5. Ostatni argument jest najprostszy. Brzmi on „po co?”. Wyobraźmy sobie dwa psy w tym samym wieku. Jeden trenuje obronę z łupem od trzeciego miesiąca życia, drugi zaczął w wieku siedmiu miesięcy. Wyobraźmy sobie teraz, że oba te psy spotykają się w wieku dziesięciu miesięcy. Czy ten, który zaczynał od małego, będzie robił dużo więcej? Jak wiele można robić z młodziutkim psem? Czego można nauczyć 5-miesięcznego szczeniaczka? Techniki skoków na czołówce? Kątów nabiegania do ucieczki? Osaczania i oszczekiwania w namiocie? (Emocjonalny aspekt treningów, rozwój i równowagę popędów celowo pomijam milczeniem). Okaże się, że w gruncie rzeczy oba te psy umieją tyle samo. 3 czy 4 miesiące przeznaczone na dojazdy do pozoranta w celu zabawy szmatką można by znacznie lepiej spożytkować na tropienie, zabawę zabawką i naukę reguł zabawy, a przede wszystkim budowanie relacji.
Co zatem ze szczeniaczkami? Uważamy, że z kilkumiesięcznymi szczeniętami, gdy zaaklimatyzują się już one w nowym domu i zwiążą się już ze swoim człowiekiem, warto spróbować pracy w popędzie obrończym. Szczenięta mają zwykle obniżony próg reakcji obrończych, przez co do wzbudzenia popędu obrony wystarczają naprawdę minimalne obciążenia.
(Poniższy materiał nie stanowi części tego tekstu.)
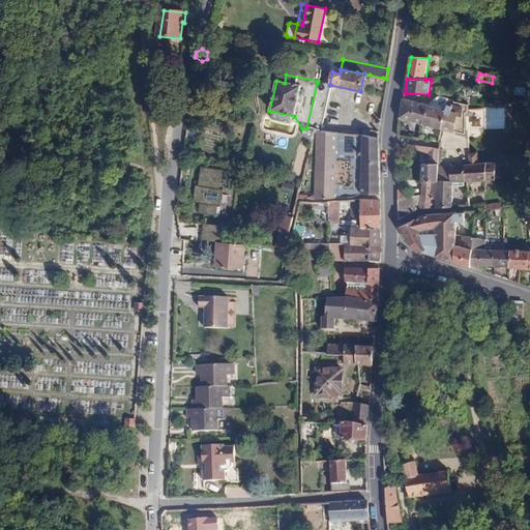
[(318,131),(320,131),(330,85),(329,85),(317,83),(306,128),(315,130),(318,131)]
W takiej sytuacji można od początku budować psa w agresji, zaś łup włączyć około siódmego-ósmego miesiąca życia, uzyskując równowagę w popędach.
Nieprzypadkowo użyłem wyżej słowa „próbować”, gdyż nie każdy szczeniak będzie się do takiej pracy nadawał: jeden może mieć bardzo wysoki próg reakcji w popędzie obrony, inny będzie się w nim czuł zbyt niepewnie. Ważne jest, żeby pozorant to widział i był gotów modyfikować swój plan pracy w porozumieniu z przewodnikiem w oparciu o to, co pokazuje pies.